Bronx Beat
March 8, 2004


Nonprofit Gets High-tech Hand

By Julie Kay

For the past nine years, Per Scholas, a Hunts Point nonprofit has been bridging the technology divide for residents of the Bronx, providing fully refurbished low-cost computers to more than 20,000 low-income families, while simultaneously training people to become well-paid computer technicians.

But when it comes to working with the companies that donate the computers in the first place, it has increasingly faced a divide of its own.

Enter the Taproot Foundation, an agency that bridges a different gap, dispatching volunteer teams of top-notch marketing professionals to nonprofits that can’t afford the high-tech advertising that has become increasingly critical to attract donors and participants. This January, after a rigorous application process, Taproot chose Per Scholas as one of 10 New York City nonprofits to receive a high-tech team. It is he first Bronx organization to receive a Taproot team.

Starting this month six marketing professionals will begin work with Per Scholas to create the organization’s dream brochure, one of four products that Taproot teams provide. Other products include Web sites, donor databases and branding.

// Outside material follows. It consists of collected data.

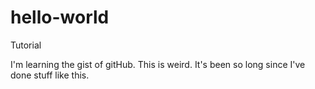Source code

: # hello-world
Tutorial

I'm learning the gist of gitHub.
This is weird.
It's been so long since I've done stuff like this.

“The expectation is that if you want to play like a corporation, you have to dress and look and act like a corporation,” says Plinio Ayala, president of Per Scholas. While computer companies often are attracted to his organization’s mission, he says, “the glossy brochure with six colors and all of the good stuff would help us get in faster.”

Taproot already has provided an estimated $4 million of volunteer technology services to nonprofits. Launched three years ago in San Francisco, it expanded to New York this January, partnering with the United Way of New York City. Over the next two years, the foundation plans to award services to a total of 60 New York City organizations with a total estimated value of $3.6 million.

The volunteers, who also go through a rigorous screening process, are just as eager to apply as the nonprofits that receive them, says Fred Fields, Taproot’s New York director. “There’s a common recognition that there are values beyond money,” says Fields. “There’s a feeling among people who are undeniably busy but may feel unconnected to the people where they live.”

Anne Olderog is one such volunteer. A 32-year-old strategy consultant with a degree from the Wharton School of Business, she gives her time as a mentor to high school students, but became increasingly interested in the idea of applying her skills to a whole organization. She now leads the team serving Per Scholas.

“The Taproot Foundation is an excellent vehicle,” says Olderog, who has already recruited a handful of intrigued professionals to volunteer.

Olderog is not the only one who is excited about the new partnership. Ayala can’t wait to have the finished brochure in his hands.

“It’s our ability on paper to play with the big boys and the big girls,” he says. “It will look so nice that people will want to open it and read our story.”